**Task to carry out**
Below are the records; output them exactly from the first line through the line with "cancer stained with", stopping there.

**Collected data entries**
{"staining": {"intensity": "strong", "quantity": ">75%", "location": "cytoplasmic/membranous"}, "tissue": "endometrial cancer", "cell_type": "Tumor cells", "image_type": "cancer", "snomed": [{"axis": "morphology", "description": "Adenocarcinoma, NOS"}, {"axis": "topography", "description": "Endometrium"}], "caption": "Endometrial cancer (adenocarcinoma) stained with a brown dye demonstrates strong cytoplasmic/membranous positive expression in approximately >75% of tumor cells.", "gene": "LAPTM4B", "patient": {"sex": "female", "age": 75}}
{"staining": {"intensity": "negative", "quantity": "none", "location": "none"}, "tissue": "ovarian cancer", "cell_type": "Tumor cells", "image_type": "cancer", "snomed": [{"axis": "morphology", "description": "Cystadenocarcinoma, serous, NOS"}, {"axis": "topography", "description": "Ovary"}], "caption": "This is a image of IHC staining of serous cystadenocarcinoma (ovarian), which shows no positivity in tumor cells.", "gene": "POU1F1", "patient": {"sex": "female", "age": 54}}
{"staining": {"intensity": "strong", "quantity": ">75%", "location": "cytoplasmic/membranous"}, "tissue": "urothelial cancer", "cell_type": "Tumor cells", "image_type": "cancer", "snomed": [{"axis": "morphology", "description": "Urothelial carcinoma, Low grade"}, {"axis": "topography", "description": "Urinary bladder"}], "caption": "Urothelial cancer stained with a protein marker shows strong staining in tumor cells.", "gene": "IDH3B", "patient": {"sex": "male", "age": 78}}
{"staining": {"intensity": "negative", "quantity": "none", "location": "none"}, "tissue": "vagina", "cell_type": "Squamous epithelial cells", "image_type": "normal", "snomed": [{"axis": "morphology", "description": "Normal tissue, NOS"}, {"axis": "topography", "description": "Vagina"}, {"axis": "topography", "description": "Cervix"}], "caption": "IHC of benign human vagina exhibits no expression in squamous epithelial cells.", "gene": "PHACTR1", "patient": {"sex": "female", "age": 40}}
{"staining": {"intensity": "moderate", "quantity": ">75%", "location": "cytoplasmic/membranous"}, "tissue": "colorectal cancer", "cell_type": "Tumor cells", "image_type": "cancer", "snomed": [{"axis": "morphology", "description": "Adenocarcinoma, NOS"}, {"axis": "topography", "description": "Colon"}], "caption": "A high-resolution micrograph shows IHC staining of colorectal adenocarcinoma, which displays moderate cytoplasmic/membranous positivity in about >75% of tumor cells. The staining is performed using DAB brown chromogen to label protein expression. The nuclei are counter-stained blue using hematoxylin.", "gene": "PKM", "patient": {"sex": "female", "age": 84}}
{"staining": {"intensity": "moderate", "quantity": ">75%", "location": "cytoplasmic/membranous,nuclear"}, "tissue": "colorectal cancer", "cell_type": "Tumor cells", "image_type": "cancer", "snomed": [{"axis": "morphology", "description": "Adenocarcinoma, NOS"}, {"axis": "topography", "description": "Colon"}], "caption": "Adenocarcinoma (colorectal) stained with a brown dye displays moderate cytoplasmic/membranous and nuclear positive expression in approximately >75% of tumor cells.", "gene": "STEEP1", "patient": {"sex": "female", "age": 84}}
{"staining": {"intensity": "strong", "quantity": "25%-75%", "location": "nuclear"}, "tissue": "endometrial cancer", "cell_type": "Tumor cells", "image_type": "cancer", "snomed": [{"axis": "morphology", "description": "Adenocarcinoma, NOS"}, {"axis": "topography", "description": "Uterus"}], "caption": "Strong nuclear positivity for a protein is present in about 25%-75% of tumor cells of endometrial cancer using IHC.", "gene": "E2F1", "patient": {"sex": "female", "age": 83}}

**Exercise solution**
{"staining": {"intensity": "strong", "quantity": ">75%", "location": "cytoplasmic/membranous"}, "tissue": "endometrial cancer", "cell_type": "Tumor cells", "image_type": "cancer", "snomed": [{"axis": "morphology", "description": "Adenocarcinoma, NOS"}, {"axis": "topography", "description": "Endometrium"}], "caption": "Endometrial cancer (adenocarcinoma) stained with a brown dye demonstrates strong cytoplasmic/membranous positive expression in approximately >75% of tumor cells.", "gene": "LAPTM4B", "patient": {"sex": "female", "age": 75}}
{"staining": {"intensity": "negative", "quantity": "none", "location": "none"}, "tissue": "ovarian cancer", "cell_type": "Tumor cells", "image_type": "cancer", "snomed": [{"axis": "morphology", "description": "Cystadenocarcinoma, serous, NOS"}, {"axis": "topography", "description": "Ovary"}], "caption": "This is a image of IHC staining of serous cystadenocarcinoma (ovarian), which shows no positivity in tumor cells.", "gene": "POU1F1", "patient": {"sex": "female", "age": 54}}
{"staining": {"intensity": "strong", "quantity": ">75%", "location": "cytoplasmic/membranous"}, "tissue": "urothelial cancer", "cell_type": "Tumor cells", "image_type": "cancer", "snomed": [{"axis": "morphology", "description": "Urothelial carcinoma, Low grade"}, {"axis": "topography", "description": "Urinary bladder"}], "caption": "Urothelial cancer stained with a protein marker shows strong staining in tumor cells.", "gene": "IDH3B", "patient": {"sex": "male", "age": 78}}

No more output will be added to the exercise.